> Passage fourni
++++++
L’œuvre du frère Croulière à l’abbaye de Nouaillé
L’abbaye Saint-Junien de Nouaillé, à quelques kilomètres au sud de Poitiers, fut un des berceaux de la congrégation de Saint-Maur. Les bénédictins de la congrégation lorraine de Saint-Vanne y avaient introduit la réforme, ainsi que dans quelques autres monastères français. Et l’union, en 1618, de cette poignée de monastères gagnés au renouveau de la vie claustrale devait donner naissance à une nouvelle congrégation autonome et nationale.
L’activité artistique du frère Croulière à Nouaillé est attestée de sources sûres par une chronique contemporaine de l’abbaye, intitulée Fasciculus antiquitatum Nobiliacensium, et les renseignements compilés au XVIIIe siècle par l’historien mauriste bien connu dom Léonard Fonteneau.
++++++
> Section des données
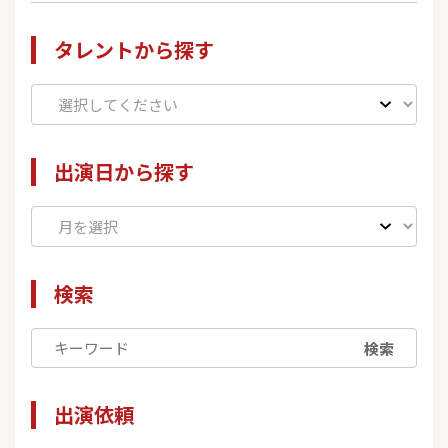
タレントから探す
出演日から探す
検索
検索
出演依頼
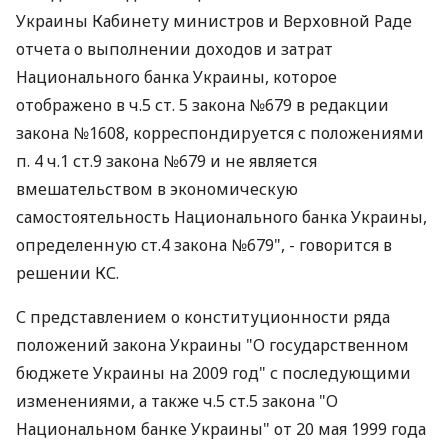
Украины Кабинету министров и Верховной Раде
отчета о выполнении доходов и затрат
Национального банка Украины, которое
отображено в ч.5 ст. 5 закона №679 в редакции
закона №1608, корреспондируется с положениями
п. 4 ч.1 ст.9 закона №679 и не является
вмешательством в экономическую
самостоятельность Национального банка Украины,
определенную ст.4 закона №679", - говорится в
решении КС.
С представлением о конституционности ряда
положений закона Украины "О государственном
бюджете Украины на 2009 год" с последующими
изменениями, а также ч.5 ст.5 закона "О
Национальном банке Украины" от 20 мая 1999 года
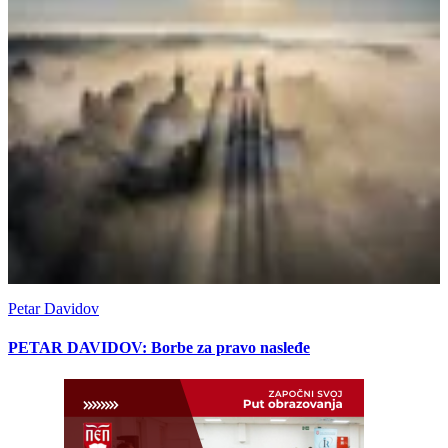
Petar Davidov
PETAR DAVIDOV: Borbe za pravo nasleđe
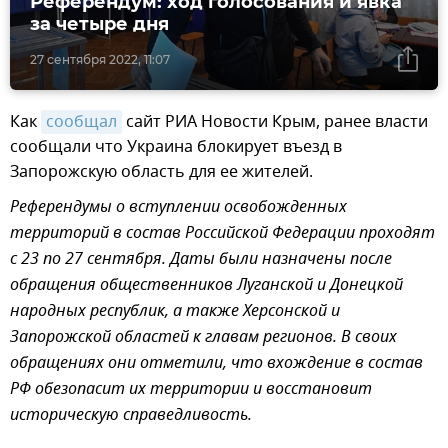
Референдум: ход голосования и явка
за четыре дня
27 сентября 2022, 11:07
Как
сообщал
сайт РИА Новости Крым, ранее власти
сообщали что Украина блокирует въезд в
Запорожскую область для ее жителей.
Референдумы о вступлении освобожденных
территорий в состав Российской Федерации проходят
с 23 по 27 сентября. Даты были назначены после
обращения общественников Луганской и Донецкой
народных республик, а также Херсонской и
Запорожской областей к главам регионов. В своих
обращениях они отметили, что вхождение в состав
РФ обезопасит их территории и восстановит
историческую справедливость.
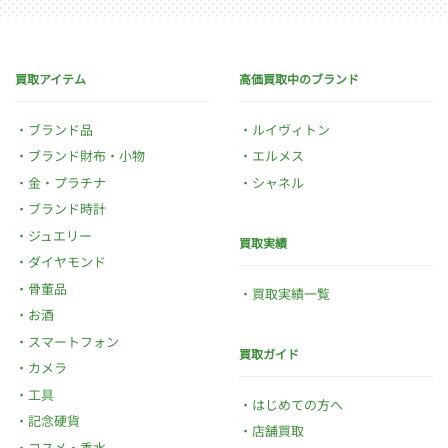
買取アイテム
高価買取中のブランド
ブランド品
ルイヴィトン
ブランド財布・小物
エルメス
金・プラチナ
シャネル
ブランド時計
ジュエリー
買取実績
ダイヤモンド
骨董品
買取実績一覧
お酒
スマートフォン
買取ガイド
カメラ
工具
はじめての方へ
記念硬貨
店舗買取
コスメ・香水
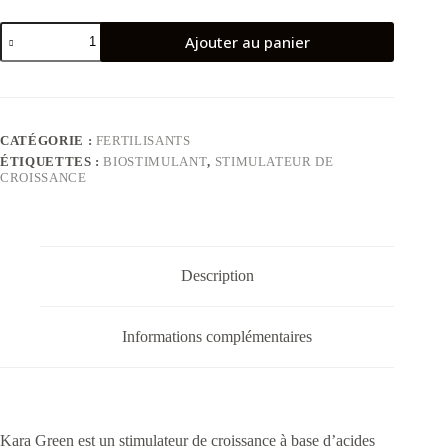
quantité
Ajouter au panier
de
Kara
Green
CATÉGORIE :
FERTILISANTS
ÉTIQUETTES :
BIOSTIMULANT
,
STIMULATEUR DE
CROISSANCE
Description
Informations complémentaires
Kara Green est un stimulateur de croissance à base d’acides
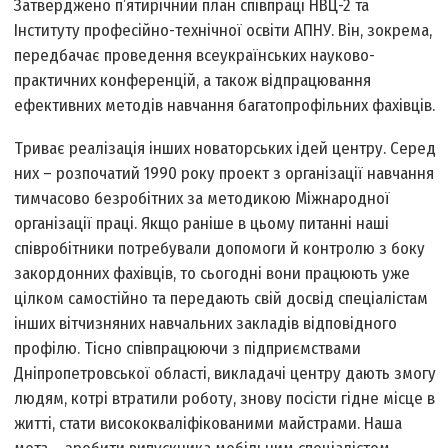
Затверджено п’ятирічний план співпраці НВЦ-2 та
Інституту професійно-технічної освіти АПНУ. Він, зокрема,
передбачає проведення всеукраїнських науково-
практичних конференцій, а також відпрацювання
ефективних методів навчання багатопрофільних фахівців.
Триває реалізація інших новаторських ідей центру. Серед
них – розпочатий 1990 року проект з організації навчання
тимчасово безробітних за методикою Міжнародної
організації праці. Якщо раніше в цьому питанні наші
співробітники потребували допомоги й контролю з боку
закордонних фахівців, то сьогодні вони працюють уже
цілком самостійно та передають свій досвід спеціалістам
інших вітчизняних навчальних закладів відповідного
профілю. Тісно співпрацюючи з підприємствами
Дніпропетровської області, викладачі центру дають змогу
людям, котрі втратили роботу, знову посісти гідне місце в
житті, стати висококваліфікованими майстрами. Наша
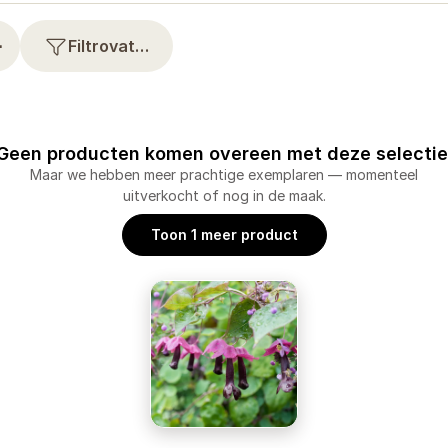
⋯
Filtrovat…
Geen producten komen overeen met deze selectie
Maar we hebben meer prachtige exemplaren — momenteel
uitverkocht of nog in de maak.
Toon 1 meer product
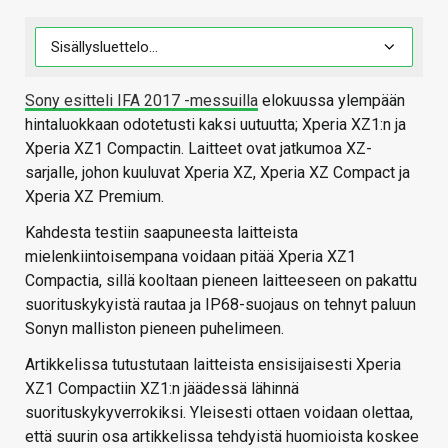
Sony esitteli IFA 2017 -messuilla
elokuussa ylempään
hintaluokkaan odotetusti kaksi uutuutta; Xperia XZ1:n ja
Xperia XZ1 Compactin. Laitteet ovat jatkumoa XZ-
sarjalle, johon kuuluvat Xperia XZ, Xperia XZ Compact ja
Xperia XZ Premium.
Kahdesta testiin saapuneesta laitteista
mielenkiintoisempana voidaan pitää Xperia XZ1
Compactia, sillä kooltaan pieneen laitteeseen on pakattu
suorituskykyistä rautaa ja IP68-suojaus on tehnyt paluun
Sonyn malliston pieneen puhelimeen.
Artikkelissa tutustutaan laitteista ensisijaisesti Xperia
XZ1 Compactiin XZ1:n jäädessä lähinnä
suorituskykyverrokiksi. Yleisesti ottaen voidaan olettaa,
että suurin osa artikkelissa tehdyistä huomioista koskee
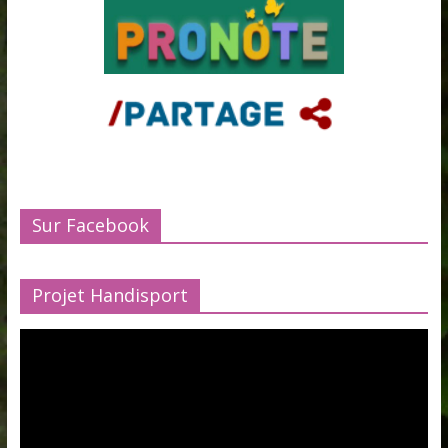
Sur Facebook
Projet Handisport
Lecteur
vidéo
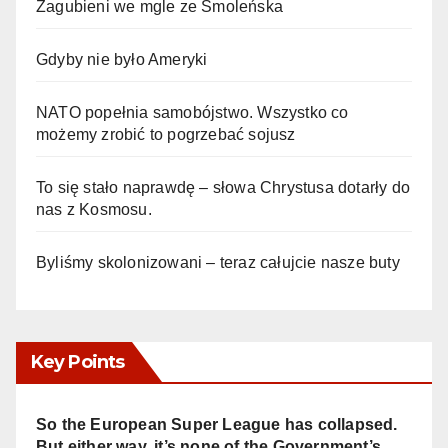
Zagubieni we mgle ze Smoleńska
Gdyby nie było Ameryki
NATO popełnia samobójstwo. Wszystko co
możemy zrobić to pogrzebać sojusz
To się stało naprawdę – słowa Chrystusa dotarły do
nas z Kosmosu.
Byliśmy skolonizowani – teraz całujcie nasze buty
Key Points
So the European Super League has collapsed.
But either way, it’s none of the Government’s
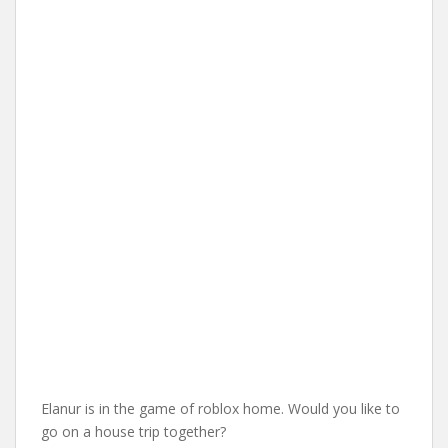
Elanur is in the game of roblox home. Would you like to
go on a house trip together?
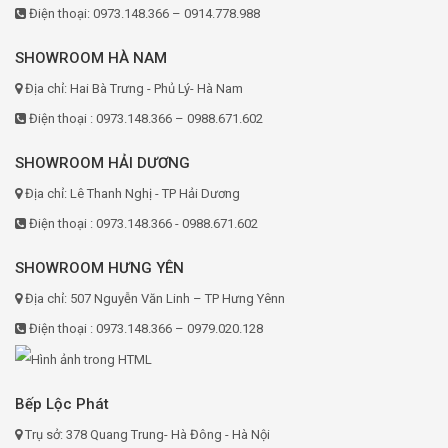
Điện thoại: 0973.148.366 – 0914.778.988
SHOWROOM HÀ NAM
Địa chỉ: Hai Bà Trưng - Phủ Lý- Hà Nam
Điện thoại : 0973.148.366 – 0988.671.602
SHOWROOM HẢI DƯƠNG
Địa chỉ: Lê Thanh Nghị - TP Hải Dương
Điện thoại : 0973.148.366 - 0988.671.602
SHOWROOM HƯNG YÊN
Địa chỉ: 507 Nguyễn Văn Linh – TP Hưng Yênn
Điện thoại : 0973.148.366 – 0979.020.128
Bếp Lộc Phát
Trụ sở: 378 Quang Trung- Hà Đông - Hà Nội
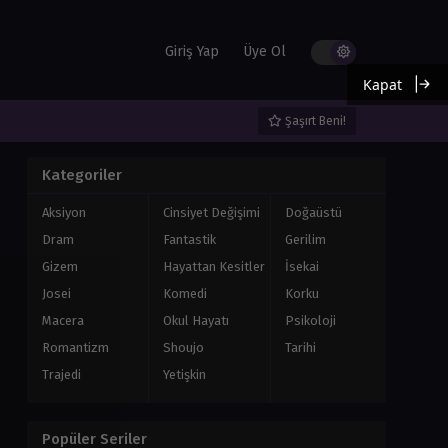
Giriş Yap
Üye Ol
Kapat
Şaşırt Beni!
Kategoriler
Aksiyon
Cinsiyet Değişimi
Doğaüstü
Dram
Fantastik
Gerilim
Gizem
Hayattan Kesitler
İsekai
Josei
Komedi
Korku
Macera
Okul Hayatı
Psikoloji
Romantizm
Shoujo
Tarihi
Trajedi
Yetişkin
Popüler Seriler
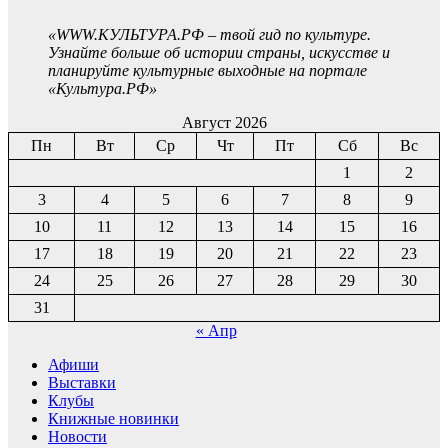
«WWW.КУЛЬТУРА.РФ – твой гид по культуре.
Узнайте больше об истории страны, искусстве и
планируйте культурные выходные на портале
«Культура.РФ»
Август 2026
Пн
Вт
Ср
Чт
Пт
Сб
Вс
1
2
3
4
5
6
7
8
9
10
11
12
13
14
15
16
17
18
19
20
21
22
23
24
25
26
27
28
29
30
31
« Апр
Афиши
Выставки
Клубы
Книжные новинки
Новости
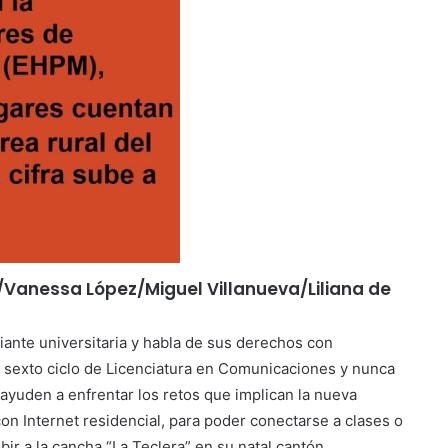
/Vanessa López/Miguel Villanueva/Liliana de
iante universitaria y habla de sus derechos con
l sexto ciclo de Licenciatura en Comunicaciones y nunca
ayuden a enfrentar los retos que implican la nueva
on Internet residencial, para poder conectarse a clases o
ir a la cancha “La Teclera” en su natal cantón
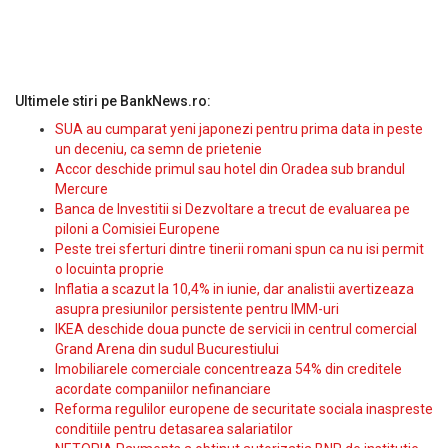
Ultimele stiri pe BankNews.ro:
SUA au cumparat yeni japonezi pentru prima data in peste
un deceniu, ca semn de prietenie
Accor deschide primul sau hotel din Oradea sub brandul
Mercure
Banca de Investitii si Dezvoltare a trecut de evaluarea pe
piloni a Comisiei Europene
Peste trei sferturi dintre tinerii romani spun ca nu isi permit
o locuinta proprie
Inflatia a scazut la 10,4% in iunie, dar analistii avertizeaza
asupra presiunilor persistente pentru IMM-uri
IKEA deschide doua puncte de servicii in centrul comercial
Grand Arena din sudul Bucurestiului
Imobiliarele comerciale concentreaza 54% din creditele
acordate companiilor nefinanciare
Reforma regulilor europene de securitate sociala inaspreste
conditiile pentru detasarea salariatilor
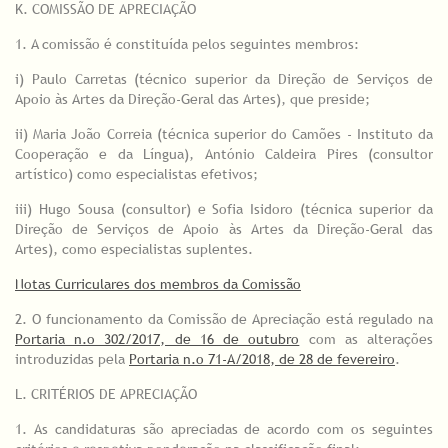
K. COMISSÃO DE APRECIAÇÃO
1. A comissão é constituída pelos seguintes membros:
i) Paulo Carretas (técnico superior da Direção de Serviços de
Apoio às Artes da Direção-Geral das Artes), que preside;
ii) Maria João Correia (técnica superior do Camões - Instituto da
Cooperação e da Língua), António Caldeira Pires (consultor
artístico) como especialistas efetivos;
iii) Hugo Sousa (consultor) e Sofia Isidoro (técnica superior da
Direção de Serviços de Apoio às Artes da Direção-Geral das
Artes), como especialistas suplentes.
Notas Curriculares dos membros da Comissão
2. O funcionamento da Comissão de Apreciação está regulado na
Portaria n.o 302/2017, de 16 de outubro
com as alterações
introduzidas pela
Portaria n.o 71-A/2018, de 28 de fevereiro
.
L. CRITÉRIOS DE APRECIAÇÃO
1. As candidaturas são apreciadas de acordo com os seguintes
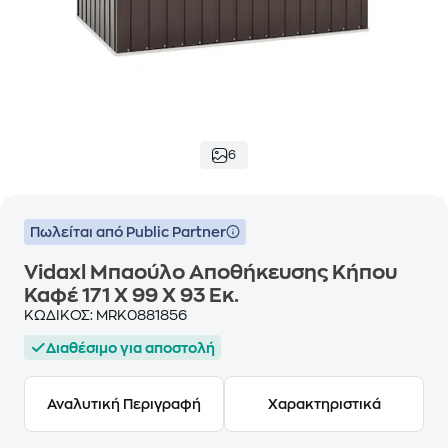
6
Πωλείται από Public Partner
Vidaxl Μπαούλο Αποθήκευσης Κήπου
Καφέ 171 X 99 X 93 Εκ.
ΚΩΔΙΚΟΣ:
MRK0881856
Διαθέσιμο για αποστολή
Αναλυτική Περιγραφή
Χαρακτηριστικά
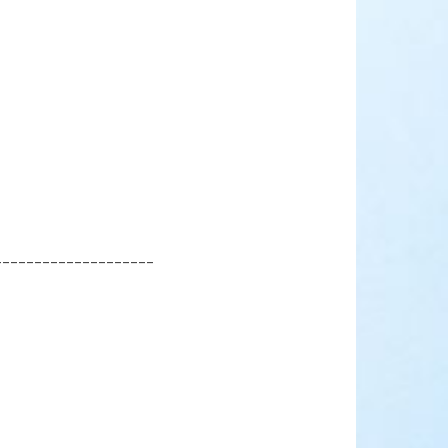
____________________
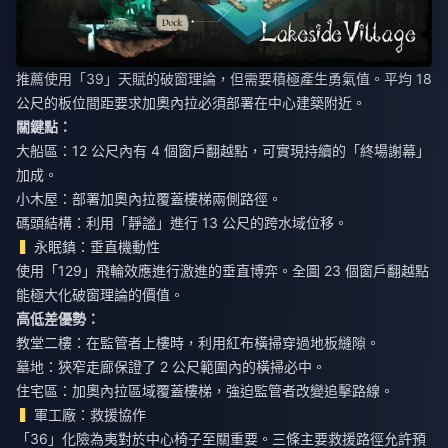
推薦使用「39」天賦的破窗理論，但需要積極產生勇氣值。平均 18
公尺的板位間距要求加奧內拉必須部署在中心建築附近。
關鍵點：
大船區：12 公尺內有 4 個窗戶翻越點，可實現持續的「終場謝幕」
加成。
小木屋：部署加奧內拉覆蓋樓梯兩側路徑。
碼頭結構：利用「靜謐」進行 13 公尺的跨水域位移。
永眠鎮：垂直機動性
使用「129」飛輪效應進行激進的垂直博弈。全圖 23 個窗戶翻越點
能極大化破窗理論的價值。
高低差優勢：
教堂二樓：在監管者上樓時，利用紅布橫掃穿過地板縫隙。
墓地：狹窄走廊保證了 2 公尺範圍內的橫掃必中。
住宅區：加奧內拉區域覆蓋樓梯，強迫監管者改變追擊路線。
軍工廠：救援協作
「36」化險為夷對於中心椅子至關重要。三條主要救援路徑允許預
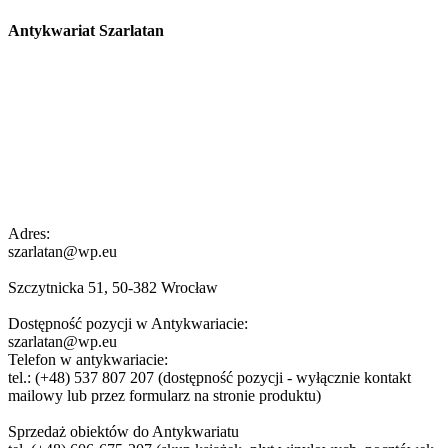
Antykwariat Szarlatan
Adres:
szarlatan@wp.eu
Szczytnicka 51, 50-382 Wrocław
Dostępność pozycji w Antykwariacie:
szarlatan@wp.eu
Telefon w antykwariacie:
tel.: (+48) 537 807 207 (dostępność pozycji - wyłącznie kontakt
mailowy lub przez formularz na stronie produktu)
Sprzedaż obiektów do Antykwariatu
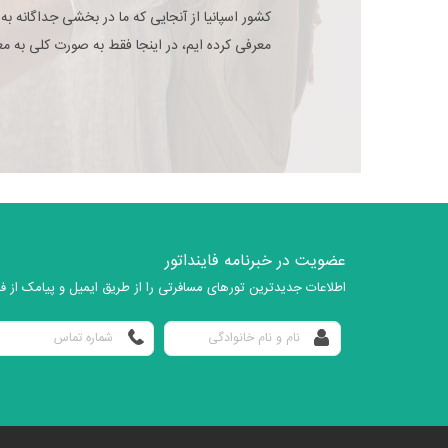
کشور اسپانیا از آنجایی که ما در بخشی جداگانه به
معرفی کرده ایم، در اینجا فقط به صورت کلی به معر
عضویت در خبرنامه فاینداتور
اطلاعات جدیدترین تورهای مسافرتی را از طریق ایمیل و پیامک از فای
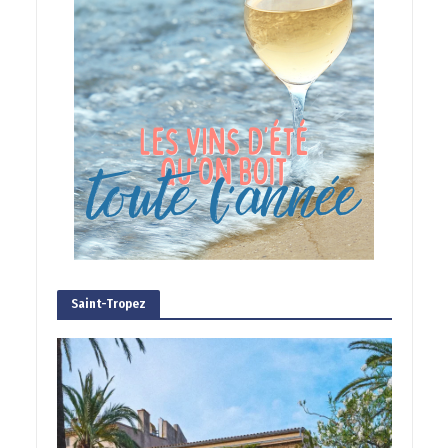
Saint-Tropez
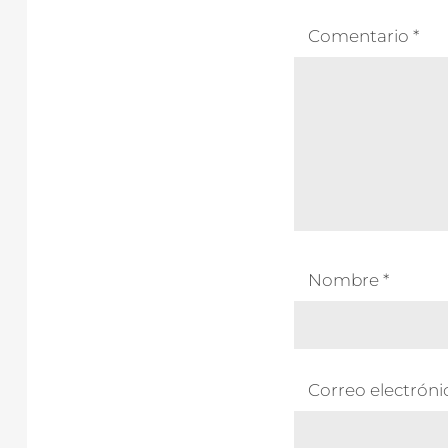
Comentario
*
Nombre
*
Correo electrón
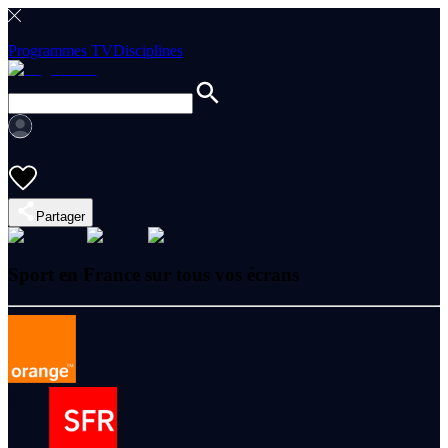
Programmes TV
Disciplines
Partager
Sport en France sur tous vos écrans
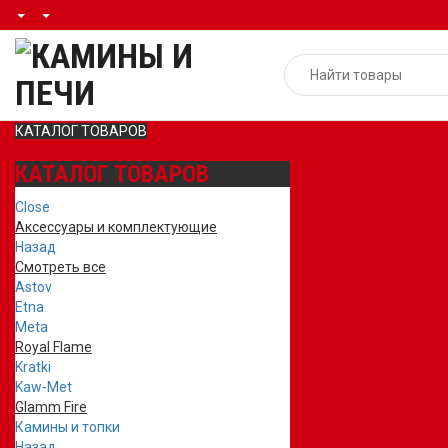
КАТАЛОГ ТОВАРОВ
КАТАЛОГ ТОВАРОВ
Close
Аксессуары и комплектующие
Назад
Смотреть все
Astov
Etna
Meta
Royal Flame
Kratki
Kaw-Met
Glamm Fire
Камины и топки
Назад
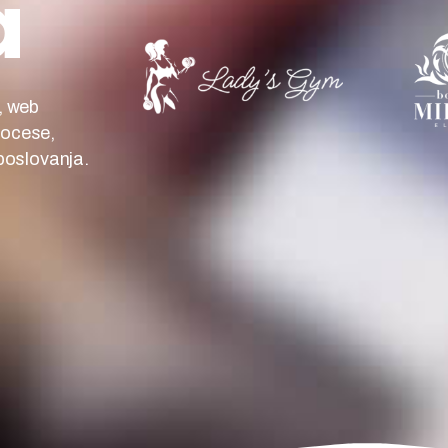
a
, web
rocese,
poslovanja.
++++++
> Travail à réaliser
Extrayez du passage sur l'abbaye de Nouaillé le segment allant de « L’œuvre du frère » jusqu'à « dom Léonard Fonteneau. » inclus, sans aucune modification.

> Résultat de la tâche
L’œuvre du frère Croulière à l’abbaye de Nouaillé
L’abbaye Saint-Junien de Nouaillé, à quelques kilomètres au sud de Poitiers, fut un des berceaux de la congrégation de Saint-Maur. Les bénédictins de la congrégation lorraine de Saint-Vanne y avaient introduit la réforme, ainsi que dans quelques autres monastères français. Et l’union, en 1618, de cette poignée de monastères gagnés au renouveau de la vie claustrale devait donner naissance à une nouvelle congrégation autonome et nationale.
L’activité artistique du frère Croulière à Nouaillé est attestée de sources sûres par une chronique contemporaine de l’abbaye, intitulée Fasciculus antiquitatum Nobiliacensium, et les renseignements compilés au XVIIIe siècle par l’historien mauriste bien connu dom Léonard Fonteneau.